Supplement 9: Fighting Ships
- Designers: Tim Brown
- Publishers: Game Designers' Workshop
- Publication: 1981
- Genres: Science-fiction
- Systems: Classic Traveller

= Traveller Supplement 9: Fighting Ships =

Science-fiction role-playing game supplement

Traveller Supplement 9: Fighting Ships is a tabletop role-playing game supplement, written by Tim Brown, with illustrations by Jennell Jaquays, (Note: Credited as Paul Jaquays.) for Traveller and published in 1981 by Game Designers' Workshop.

==Contents==
Fighting Ships presents 25 different ships that the Imperium uses, ranging from a 20-ton gig to a 500,000-ton dreadnought. The supplement uses the rules and combat systems from a previous supplement, High Guard. Each ship class is presented with game statistics, descriptions of its components, and background information. Thirteen Traveller supplements were published.

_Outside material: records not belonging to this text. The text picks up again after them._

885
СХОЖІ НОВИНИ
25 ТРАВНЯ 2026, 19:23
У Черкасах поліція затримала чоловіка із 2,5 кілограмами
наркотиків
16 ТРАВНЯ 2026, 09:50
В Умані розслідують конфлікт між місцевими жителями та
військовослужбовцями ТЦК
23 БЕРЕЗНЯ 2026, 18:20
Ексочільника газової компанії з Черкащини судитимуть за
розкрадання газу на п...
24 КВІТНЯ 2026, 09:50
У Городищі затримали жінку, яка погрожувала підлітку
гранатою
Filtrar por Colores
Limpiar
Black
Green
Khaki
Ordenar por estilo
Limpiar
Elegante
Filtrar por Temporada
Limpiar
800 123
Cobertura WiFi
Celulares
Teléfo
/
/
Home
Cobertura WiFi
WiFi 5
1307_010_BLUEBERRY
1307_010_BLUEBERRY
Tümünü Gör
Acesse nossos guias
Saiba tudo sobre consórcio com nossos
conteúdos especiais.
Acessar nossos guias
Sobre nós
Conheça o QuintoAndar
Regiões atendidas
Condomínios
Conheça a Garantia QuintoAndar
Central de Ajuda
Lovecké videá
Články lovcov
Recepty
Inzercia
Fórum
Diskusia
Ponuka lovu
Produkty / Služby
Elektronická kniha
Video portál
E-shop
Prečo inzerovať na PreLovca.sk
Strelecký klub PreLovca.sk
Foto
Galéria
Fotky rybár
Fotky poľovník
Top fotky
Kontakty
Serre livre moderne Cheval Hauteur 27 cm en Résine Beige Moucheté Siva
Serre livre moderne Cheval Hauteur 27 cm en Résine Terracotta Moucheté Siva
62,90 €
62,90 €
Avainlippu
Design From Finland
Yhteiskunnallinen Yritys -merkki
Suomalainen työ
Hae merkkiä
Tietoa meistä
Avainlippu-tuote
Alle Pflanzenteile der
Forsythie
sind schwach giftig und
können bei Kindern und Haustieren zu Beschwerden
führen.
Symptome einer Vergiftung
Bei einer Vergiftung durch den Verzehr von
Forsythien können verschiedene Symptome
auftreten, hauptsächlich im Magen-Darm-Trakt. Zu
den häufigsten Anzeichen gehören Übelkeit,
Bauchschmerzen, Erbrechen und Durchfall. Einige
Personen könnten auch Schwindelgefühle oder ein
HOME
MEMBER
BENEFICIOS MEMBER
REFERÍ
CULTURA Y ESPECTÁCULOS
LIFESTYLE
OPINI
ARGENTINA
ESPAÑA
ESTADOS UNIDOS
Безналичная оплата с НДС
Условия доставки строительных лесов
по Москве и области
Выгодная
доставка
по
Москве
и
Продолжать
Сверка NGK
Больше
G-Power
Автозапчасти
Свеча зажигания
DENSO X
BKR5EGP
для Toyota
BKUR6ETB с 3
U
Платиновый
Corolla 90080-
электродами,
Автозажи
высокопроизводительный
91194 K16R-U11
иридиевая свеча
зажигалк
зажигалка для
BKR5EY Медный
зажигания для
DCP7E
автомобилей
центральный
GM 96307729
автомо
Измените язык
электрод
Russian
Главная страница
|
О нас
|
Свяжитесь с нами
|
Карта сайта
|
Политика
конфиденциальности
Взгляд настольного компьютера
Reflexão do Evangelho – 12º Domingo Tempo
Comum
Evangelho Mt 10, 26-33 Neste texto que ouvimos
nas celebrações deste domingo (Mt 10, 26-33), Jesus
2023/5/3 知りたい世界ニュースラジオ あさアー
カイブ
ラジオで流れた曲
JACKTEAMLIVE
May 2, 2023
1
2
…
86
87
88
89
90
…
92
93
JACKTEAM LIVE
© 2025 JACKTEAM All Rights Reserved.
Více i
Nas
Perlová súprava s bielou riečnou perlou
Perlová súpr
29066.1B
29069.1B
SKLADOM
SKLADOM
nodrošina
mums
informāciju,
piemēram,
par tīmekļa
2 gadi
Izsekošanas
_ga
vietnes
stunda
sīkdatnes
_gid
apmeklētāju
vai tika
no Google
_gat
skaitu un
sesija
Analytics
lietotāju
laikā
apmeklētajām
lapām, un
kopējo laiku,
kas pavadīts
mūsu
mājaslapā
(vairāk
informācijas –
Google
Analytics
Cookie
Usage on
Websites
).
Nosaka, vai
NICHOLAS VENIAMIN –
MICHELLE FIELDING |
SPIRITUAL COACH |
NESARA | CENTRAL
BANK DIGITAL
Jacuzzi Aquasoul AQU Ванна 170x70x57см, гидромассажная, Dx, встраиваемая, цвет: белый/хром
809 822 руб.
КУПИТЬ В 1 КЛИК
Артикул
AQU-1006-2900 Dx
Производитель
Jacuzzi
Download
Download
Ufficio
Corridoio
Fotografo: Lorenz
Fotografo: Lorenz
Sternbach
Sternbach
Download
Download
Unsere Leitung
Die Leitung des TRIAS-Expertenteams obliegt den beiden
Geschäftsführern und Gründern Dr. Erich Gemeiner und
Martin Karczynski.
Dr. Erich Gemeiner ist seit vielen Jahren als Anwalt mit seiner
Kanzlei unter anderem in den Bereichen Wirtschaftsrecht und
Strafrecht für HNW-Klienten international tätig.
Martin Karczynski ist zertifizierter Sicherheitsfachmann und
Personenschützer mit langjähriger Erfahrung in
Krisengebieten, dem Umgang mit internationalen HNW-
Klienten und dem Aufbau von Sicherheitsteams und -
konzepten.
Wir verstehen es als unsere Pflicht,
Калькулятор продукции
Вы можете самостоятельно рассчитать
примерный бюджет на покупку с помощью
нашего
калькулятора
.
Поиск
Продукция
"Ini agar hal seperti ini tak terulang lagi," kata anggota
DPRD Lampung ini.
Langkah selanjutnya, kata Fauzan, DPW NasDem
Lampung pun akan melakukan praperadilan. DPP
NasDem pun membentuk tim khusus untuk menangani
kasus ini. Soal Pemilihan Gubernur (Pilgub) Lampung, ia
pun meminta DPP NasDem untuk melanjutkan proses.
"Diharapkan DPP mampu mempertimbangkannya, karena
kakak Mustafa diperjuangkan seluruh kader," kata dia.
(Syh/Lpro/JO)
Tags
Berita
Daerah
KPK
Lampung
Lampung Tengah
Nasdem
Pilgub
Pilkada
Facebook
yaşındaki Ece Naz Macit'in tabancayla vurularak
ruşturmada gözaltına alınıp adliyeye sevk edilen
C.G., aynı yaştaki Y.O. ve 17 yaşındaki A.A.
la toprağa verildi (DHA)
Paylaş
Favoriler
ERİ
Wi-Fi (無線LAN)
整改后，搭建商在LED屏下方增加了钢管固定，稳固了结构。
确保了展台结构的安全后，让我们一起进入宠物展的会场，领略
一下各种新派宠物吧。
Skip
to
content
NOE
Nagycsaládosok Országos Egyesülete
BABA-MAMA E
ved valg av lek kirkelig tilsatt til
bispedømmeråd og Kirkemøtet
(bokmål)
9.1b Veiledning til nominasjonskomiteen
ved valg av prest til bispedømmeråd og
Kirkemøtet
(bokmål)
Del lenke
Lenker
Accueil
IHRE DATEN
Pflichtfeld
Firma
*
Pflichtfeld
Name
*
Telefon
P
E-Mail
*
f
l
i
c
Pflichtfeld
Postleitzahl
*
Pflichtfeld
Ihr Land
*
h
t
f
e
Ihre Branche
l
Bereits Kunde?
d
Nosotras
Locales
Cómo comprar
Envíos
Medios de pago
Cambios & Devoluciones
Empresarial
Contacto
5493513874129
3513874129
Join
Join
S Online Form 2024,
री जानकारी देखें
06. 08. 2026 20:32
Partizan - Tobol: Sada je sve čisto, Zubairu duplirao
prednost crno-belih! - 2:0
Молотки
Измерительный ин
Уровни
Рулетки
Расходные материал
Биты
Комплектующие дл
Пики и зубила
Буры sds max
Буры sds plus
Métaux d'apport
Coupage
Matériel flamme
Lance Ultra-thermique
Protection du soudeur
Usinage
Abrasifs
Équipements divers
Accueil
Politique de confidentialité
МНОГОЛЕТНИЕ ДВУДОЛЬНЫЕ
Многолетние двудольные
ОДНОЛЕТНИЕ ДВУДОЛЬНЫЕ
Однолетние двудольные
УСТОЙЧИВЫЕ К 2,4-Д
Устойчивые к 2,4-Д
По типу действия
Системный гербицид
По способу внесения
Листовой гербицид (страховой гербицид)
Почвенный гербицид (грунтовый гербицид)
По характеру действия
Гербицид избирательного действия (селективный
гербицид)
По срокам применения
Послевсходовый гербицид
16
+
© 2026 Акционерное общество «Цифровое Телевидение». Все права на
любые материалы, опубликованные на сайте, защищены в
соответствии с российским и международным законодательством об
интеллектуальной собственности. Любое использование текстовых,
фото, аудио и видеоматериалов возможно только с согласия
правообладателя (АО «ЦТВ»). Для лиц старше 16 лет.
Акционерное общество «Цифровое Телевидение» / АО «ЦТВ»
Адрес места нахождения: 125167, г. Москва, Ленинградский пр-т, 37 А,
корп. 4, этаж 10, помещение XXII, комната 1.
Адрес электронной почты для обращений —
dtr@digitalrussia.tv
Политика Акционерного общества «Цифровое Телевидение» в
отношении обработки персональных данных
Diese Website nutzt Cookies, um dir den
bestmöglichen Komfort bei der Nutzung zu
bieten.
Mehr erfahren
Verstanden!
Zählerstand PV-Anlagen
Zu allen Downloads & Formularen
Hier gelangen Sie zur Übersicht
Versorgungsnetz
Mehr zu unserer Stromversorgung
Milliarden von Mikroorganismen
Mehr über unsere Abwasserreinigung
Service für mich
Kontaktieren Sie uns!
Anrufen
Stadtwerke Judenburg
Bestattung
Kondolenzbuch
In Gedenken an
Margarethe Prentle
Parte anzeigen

A single collected volume was published by Far Future Enterprises in 2000.

==Reception==
In the December 1981 edition of The Space Gamer (Issue No. 46), William A. Barton gave a thumbs up, saying, "Fighting Ships is well worth adding to your Traveller collection."

However, in the December 1981 edition of Dragon (Issue 56), although Tony Watson called the supplement "very interesting reading for those of us enamored with spaceships and all that goes with them", he questioned why players or referees would buy the book. "It is highly unlikely that any player character is going to acquire a ship of this great size and capability."